Why disc golf makes sense for Singapore

  • Beginner-friendly but endlessly skill-based
  • Low-impact, suitable for seniors, youth and mixed-ability players
  • Played outdoors, but at walking pace
  • Requires minimal equipment (a starter disc costs under S$30)
  • Can be set up in existing parks without permanent structures

“It’s basically taking your disc for a walk in the park,” DuBos added. “You don’t have to be fast, you just have to think.”

What happens after the SEA Games?

The hope is simple: land, legitimacy, and long-term access.

“If we can get just one permanent course, the sport will explode overnight,” (Justin) Tan said. “We already have the players, we just need the space.”

With the right support, disc golf could become:

▪ A CC-based weekend sport
▪ A school programme for all fitness levels
▪ A senior-friendly activity
▪ A tourism sport, like in Japan, Korea, Finland and the U.S.
▪ A SEA-level medal event by 2029

Singapore is uniquely positioned. It has more accessible green pockets than most cities of its size.
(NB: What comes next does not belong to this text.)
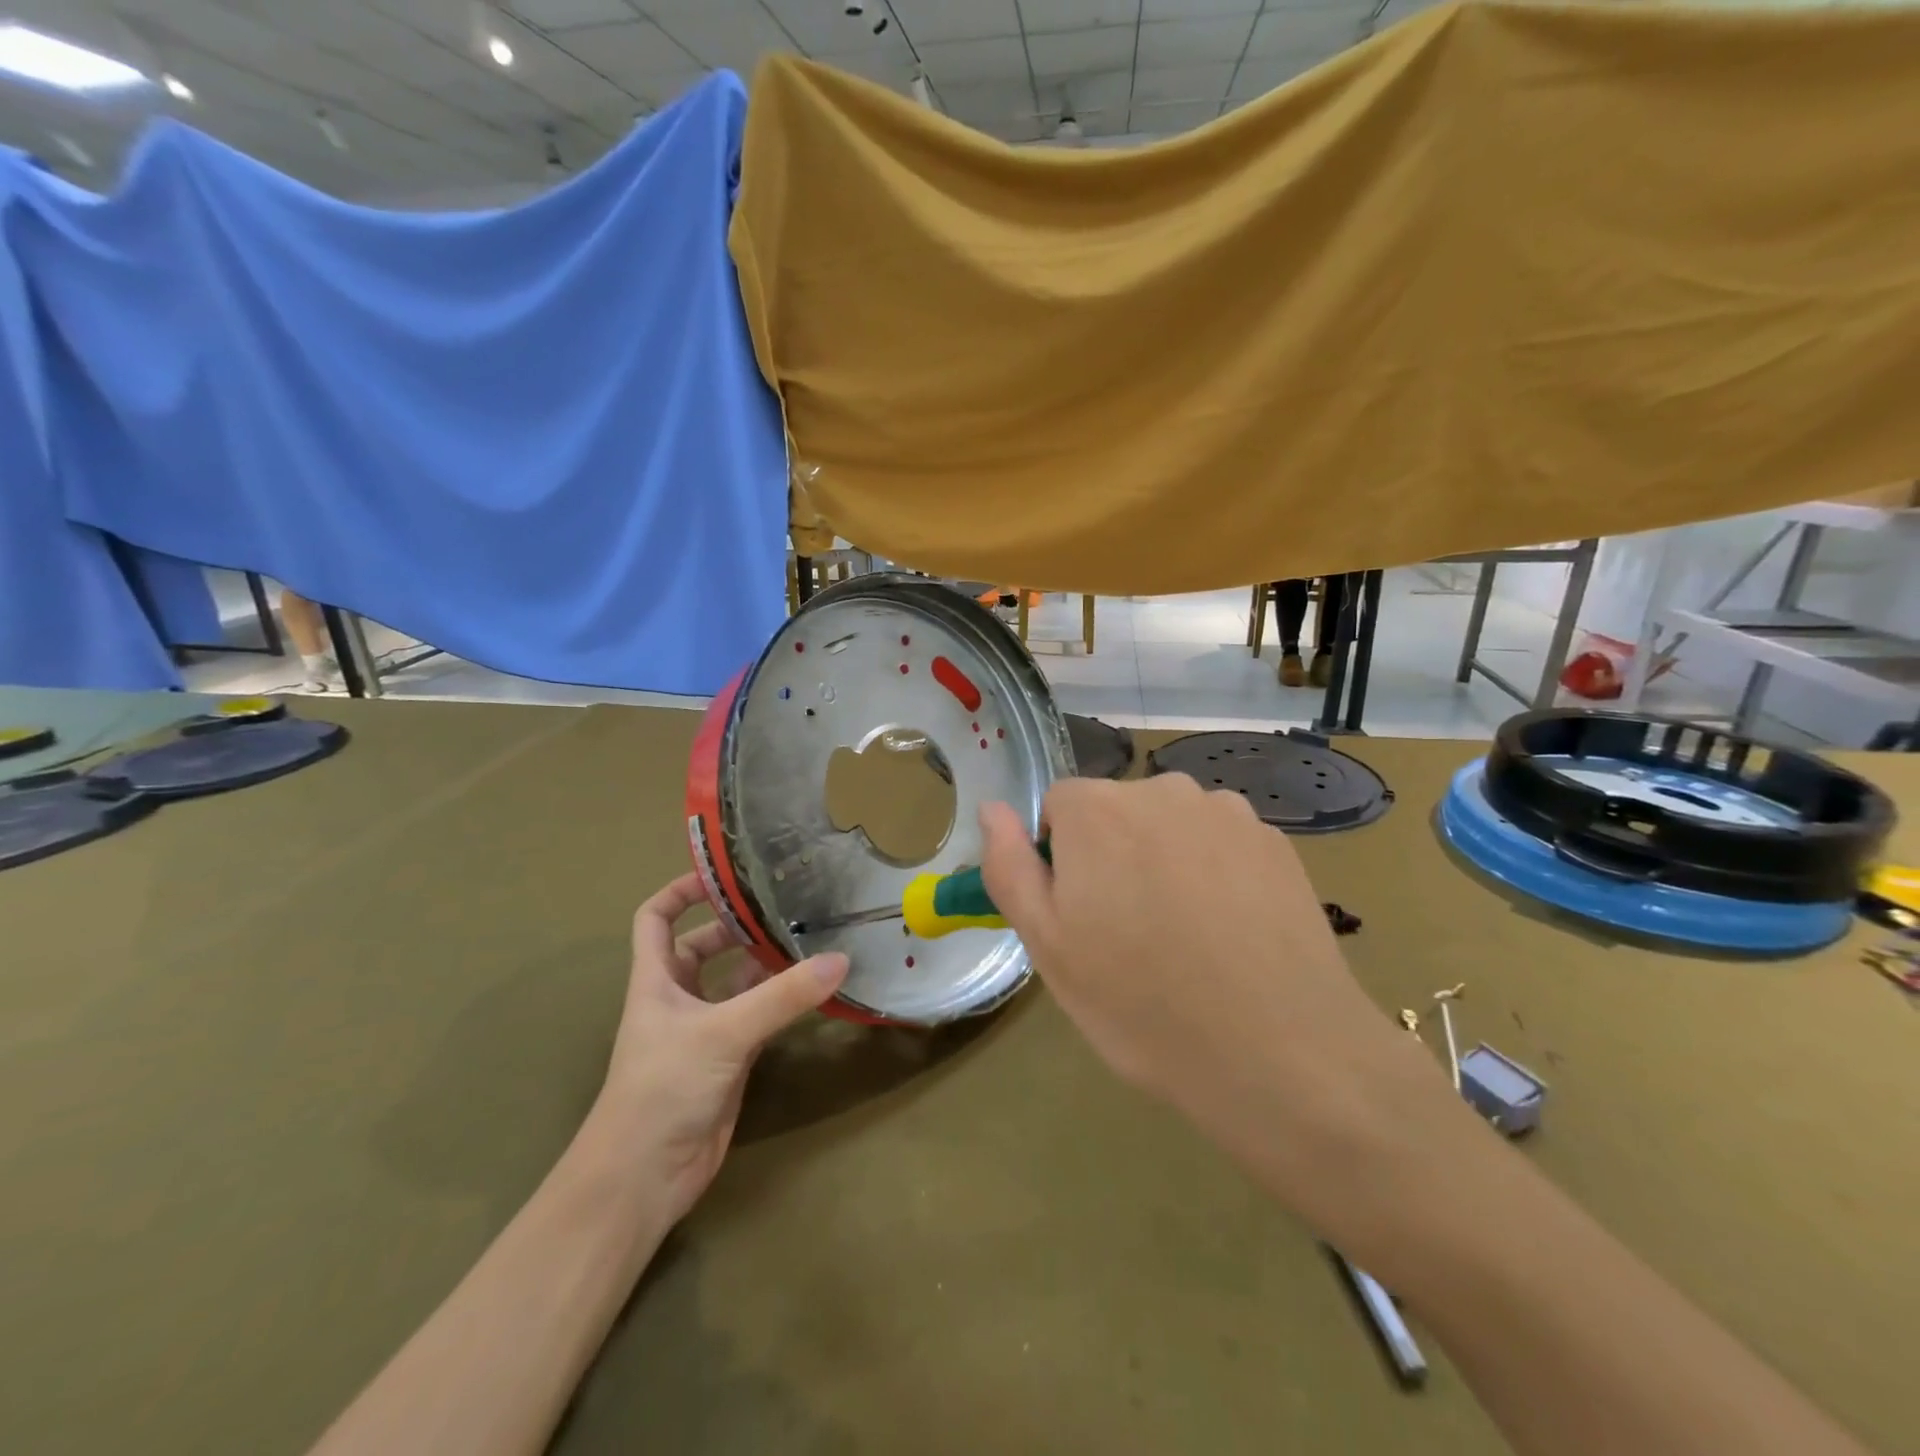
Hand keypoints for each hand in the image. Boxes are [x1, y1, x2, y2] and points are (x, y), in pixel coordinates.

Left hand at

The only missing ingredient is approval.

The flight path ahead

Disc golf may not have arenas, grandstands or broadcast deals yet, but it has something harder to build: a patient, creative, community-first culture.

“There’s nothing as beautiful as a flying disc following the exact path you imagined,” DuBos shared. “That’s what keeps us playing and that’s what we hope more people get to experience.”

Should anyone be keen to try, the SG Disc Golf Club runs beginner-friendly casual sessions weekly. Discs are provided, no experience needed.